- **Fragmento para leer**:
Pero Jesús dirá, además de que la resurrección existe y de
cómo es, es decir, sus características, algo sorprendente: que Él es la misma
resurrección: “Yo Soy la Resurrección y la Vida, el que crea en Mí, aunque muera,
vivirá” (Jn 11, 25). En otras
palabras, Jesús quiere decir que el Dios que habrá de resucitar a los muertos,
el Dios Viviente por el que todo ser vivo tiene vida, “el Dios de Abraham, de
Isaac y de Jacob”, es Él, porque Él es “la Resurrección y la Vida”.
Y
en otro pasaje, Jesús revelará algo más en relación a la resurrección: para aquel
que es “justo” –es decir, para el que vive en estado de gracia santificante y
lucha para erradicar el pecado de sí mismo-, la resurrección comienza ya, aquí,
en esta vida, pues está contenida en la Eucaristía: “Yo soy el pan de la vida.

- **Datos disponibles**:
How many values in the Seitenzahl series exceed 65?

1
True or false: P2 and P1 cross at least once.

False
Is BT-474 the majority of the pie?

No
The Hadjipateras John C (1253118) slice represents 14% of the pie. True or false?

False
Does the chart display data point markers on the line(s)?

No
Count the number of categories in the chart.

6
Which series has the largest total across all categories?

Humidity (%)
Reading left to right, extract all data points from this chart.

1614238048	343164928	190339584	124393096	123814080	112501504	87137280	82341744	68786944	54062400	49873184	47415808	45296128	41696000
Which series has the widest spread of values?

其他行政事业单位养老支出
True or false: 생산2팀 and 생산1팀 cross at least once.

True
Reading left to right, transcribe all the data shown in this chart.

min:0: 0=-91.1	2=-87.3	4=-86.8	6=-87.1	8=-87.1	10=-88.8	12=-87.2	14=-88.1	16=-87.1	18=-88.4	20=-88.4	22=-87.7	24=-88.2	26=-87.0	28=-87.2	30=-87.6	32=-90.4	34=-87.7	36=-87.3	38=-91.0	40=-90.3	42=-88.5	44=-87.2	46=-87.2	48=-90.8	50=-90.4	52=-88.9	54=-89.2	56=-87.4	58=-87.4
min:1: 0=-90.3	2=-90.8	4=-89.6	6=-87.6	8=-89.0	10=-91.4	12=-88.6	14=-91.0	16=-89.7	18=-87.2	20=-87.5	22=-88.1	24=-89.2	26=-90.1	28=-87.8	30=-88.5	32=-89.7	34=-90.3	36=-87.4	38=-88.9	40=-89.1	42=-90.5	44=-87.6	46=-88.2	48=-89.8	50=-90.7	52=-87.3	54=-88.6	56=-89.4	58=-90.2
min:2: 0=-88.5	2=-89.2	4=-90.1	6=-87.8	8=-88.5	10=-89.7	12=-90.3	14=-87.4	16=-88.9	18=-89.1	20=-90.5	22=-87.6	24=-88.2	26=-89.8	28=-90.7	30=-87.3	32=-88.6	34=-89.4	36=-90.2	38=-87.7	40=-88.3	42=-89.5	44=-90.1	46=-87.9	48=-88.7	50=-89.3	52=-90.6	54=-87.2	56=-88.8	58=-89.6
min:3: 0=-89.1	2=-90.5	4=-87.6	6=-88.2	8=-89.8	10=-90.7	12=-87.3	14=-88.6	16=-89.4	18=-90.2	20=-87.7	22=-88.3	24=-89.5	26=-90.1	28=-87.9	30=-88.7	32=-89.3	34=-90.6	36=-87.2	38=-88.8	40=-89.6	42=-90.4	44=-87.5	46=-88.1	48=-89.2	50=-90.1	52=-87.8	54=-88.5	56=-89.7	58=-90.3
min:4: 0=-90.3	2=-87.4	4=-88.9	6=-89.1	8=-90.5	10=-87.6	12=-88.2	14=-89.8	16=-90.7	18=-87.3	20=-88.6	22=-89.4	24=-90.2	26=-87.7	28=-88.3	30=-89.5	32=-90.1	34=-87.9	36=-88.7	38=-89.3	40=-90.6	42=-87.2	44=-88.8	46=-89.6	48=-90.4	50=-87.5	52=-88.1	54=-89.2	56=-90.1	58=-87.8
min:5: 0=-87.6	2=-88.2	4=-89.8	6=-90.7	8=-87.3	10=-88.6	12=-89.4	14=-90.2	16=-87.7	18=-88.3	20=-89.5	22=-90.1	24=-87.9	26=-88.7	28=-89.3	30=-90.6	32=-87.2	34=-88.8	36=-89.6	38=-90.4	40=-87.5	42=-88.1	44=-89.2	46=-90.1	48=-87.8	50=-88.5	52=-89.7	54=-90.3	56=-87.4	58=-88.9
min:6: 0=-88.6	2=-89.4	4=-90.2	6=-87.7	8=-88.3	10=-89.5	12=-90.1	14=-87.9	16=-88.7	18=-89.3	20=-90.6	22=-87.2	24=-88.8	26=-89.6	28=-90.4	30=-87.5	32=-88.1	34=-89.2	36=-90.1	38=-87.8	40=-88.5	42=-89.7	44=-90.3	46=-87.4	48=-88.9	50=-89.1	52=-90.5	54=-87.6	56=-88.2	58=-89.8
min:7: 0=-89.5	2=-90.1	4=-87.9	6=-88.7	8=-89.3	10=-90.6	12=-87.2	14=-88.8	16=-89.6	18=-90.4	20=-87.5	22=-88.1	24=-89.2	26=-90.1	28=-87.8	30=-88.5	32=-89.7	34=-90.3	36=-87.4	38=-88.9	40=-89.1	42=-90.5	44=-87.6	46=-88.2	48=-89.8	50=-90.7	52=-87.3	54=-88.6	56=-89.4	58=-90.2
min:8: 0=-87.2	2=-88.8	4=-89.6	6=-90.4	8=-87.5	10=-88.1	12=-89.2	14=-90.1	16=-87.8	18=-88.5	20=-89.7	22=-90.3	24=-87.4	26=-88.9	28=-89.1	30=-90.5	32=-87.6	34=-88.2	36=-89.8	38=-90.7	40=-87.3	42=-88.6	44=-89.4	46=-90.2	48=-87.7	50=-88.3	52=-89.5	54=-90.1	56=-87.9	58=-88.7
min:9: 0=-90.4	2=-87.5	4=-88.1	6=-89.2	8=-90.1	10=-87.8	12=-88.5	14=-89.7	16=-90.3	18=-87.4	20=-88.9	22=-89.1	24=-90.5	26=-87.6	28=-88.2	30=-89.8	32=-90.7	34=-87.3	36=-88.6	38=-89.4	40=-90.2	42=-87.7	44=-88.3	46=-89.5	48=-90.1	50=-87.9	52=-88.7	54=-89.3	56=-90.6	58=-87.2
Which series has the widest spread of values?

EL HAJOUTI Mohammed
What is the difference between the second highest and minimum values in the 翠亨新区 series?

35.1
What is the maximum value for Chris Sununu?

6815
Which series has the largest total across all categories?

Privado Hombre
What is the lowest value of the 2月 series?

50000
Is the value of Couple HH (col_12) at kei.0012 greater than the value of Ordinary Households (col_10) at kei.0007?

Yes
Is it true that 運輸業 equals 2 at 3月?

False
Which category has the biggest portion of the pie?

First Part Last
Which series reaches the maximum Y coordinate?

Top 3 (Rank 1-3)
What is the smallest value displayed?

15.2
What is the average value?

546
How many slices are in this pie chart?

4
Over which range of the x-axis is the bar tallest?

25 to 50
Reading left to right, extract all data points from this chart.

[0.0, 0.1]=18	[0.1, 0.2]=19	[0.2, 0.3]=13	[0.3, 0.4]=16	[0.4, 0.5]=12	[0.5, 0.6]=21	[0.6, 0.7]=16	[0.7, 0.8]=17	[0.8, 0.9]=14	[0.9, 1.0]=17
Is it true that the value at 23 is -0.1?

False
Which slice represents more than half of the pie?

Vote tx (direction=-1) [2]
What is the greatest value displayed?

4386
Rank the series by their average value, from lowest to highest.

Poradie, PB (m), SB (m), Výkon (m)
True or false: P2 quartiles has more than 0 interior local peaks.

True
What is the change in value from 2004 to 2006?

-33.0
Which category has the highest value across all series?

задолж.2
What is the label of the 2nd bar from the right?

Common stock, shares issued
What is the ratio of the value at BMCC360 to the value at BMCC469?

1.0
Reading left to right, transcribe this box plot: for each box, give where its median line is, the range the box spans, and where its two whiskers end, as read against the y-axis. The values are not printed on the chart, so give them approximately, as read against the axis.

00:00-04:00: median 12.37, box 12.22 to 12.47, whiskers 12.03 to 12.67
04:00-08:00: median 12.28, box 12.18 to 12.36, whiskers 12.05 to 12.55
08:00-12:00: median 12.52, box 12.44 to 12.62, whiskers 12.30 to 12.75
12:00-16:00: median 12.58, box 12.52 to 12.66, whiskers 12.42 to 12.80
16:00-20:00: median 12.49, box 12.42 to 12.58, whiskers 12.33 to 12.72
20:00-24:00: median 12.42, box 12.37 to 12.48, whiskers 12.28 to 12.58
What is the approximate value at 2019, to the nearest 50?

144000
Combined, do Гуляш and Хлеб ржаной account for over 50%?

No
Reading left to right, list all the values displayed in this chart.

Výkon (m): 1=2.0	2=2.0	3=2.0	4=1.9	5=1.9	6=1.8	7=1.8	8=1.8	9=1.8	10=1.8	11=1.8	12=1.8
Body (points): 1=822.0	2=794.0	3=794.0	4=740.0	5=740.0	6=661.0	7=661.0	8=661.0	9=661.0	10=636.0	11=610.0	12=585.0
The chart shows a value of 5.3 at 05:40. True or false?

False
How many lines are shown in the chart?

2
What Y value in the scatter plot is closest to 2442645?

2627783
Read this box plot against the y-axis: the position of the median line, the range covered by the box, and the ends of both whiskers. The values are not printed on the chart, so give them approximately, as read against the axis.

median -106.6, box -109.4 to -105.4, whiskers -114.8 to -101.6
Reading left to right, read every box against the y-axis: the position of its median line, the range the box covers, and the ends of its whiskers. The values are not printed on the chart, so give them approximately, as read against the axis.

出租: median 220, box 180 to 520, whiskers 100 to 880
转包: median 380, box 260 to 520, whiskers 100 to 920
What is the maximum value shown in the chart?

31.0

- **Trabajo requerido**:
**a.** Traduce al inglés esta oración del fragmento sobre la resurrección: "En otras palabras, Jesús quiere decir que el Dios que habrá de resucitar a los muertos, el Dios Viviente por el que todo ser vivo tiene vida, “el Dios de Abraham, de Isaac y de Jacob”, es Él, porque Él es “la Resurrección y la Vida”."
**b.** Convierte en una lista breve el párrafo del fragmento sobre la resurrección que comienza con "Pero Jesús dirá", conservando sus datos principales.
**c.** Reescribe la parte del fragmento sobre la resurrección que se abre con las palabras que contienen "Pero Jesús dirá, además" y se cierra con "de la vida.", cambiando "Jesús" por "Cristo".
Las líneas no tienen ningún papel en esta parte.

- **Respuestas por apartado**:
**a.** In other words, Jesus means that the God who is to raise the dead, the Living God through whom every living being has life, “the God of Abraham, of Isaac and of Jacob,” is He, because He is “the Resurrection and the Life.”

**b.**
- Jesús afirma que la resurrección existe y explica cómo es, es decir, sus características.
- Dice además algo sorprendente: que Él mismo es la resurrección ("Yo Soy la Resurrección y la Vida, el que crea en Mí, aunque muera, vivirá", Jn 11, 25).
- Con ello quiere decir que el Dios que resucitará a los muertos, el Dios Viviente, "el Dios de Abraham, de Isaac y de Jacob", es Él.

**c.**
Pero Cristo dirá, además de que la resurrección existe y de
cómo es, es decir, sus características, algo sorprendente: que Él es la misma
resurrección: “Yo Soy la Resurrección y la Vida, el que crea en Mí, aunque muera,
vivirá” (Jn 11, 25). En otras
palabras, Cristo quiere decir que el Dios que habrá de resucitar a los muertos,
el Dios Viviente por el que todo ser vivo tiene vida, “el Dios de Abraham, de
Isaac y de Jacob”, es Él, porque Él es “la Resurrección y la Vida”.
Y
en otro pasaje, Cristo revelará algo más en relación a la resurrección: para aquel
que es “justo” –es decir, para el que vive en estado de gracia santificante y
lucha para erradicar el pecado de sí mismo-, la resurrección comienza ya, aquí,
en esta vida, pues está contenida en la Eucaristía: “Yo soy el pan de la vida.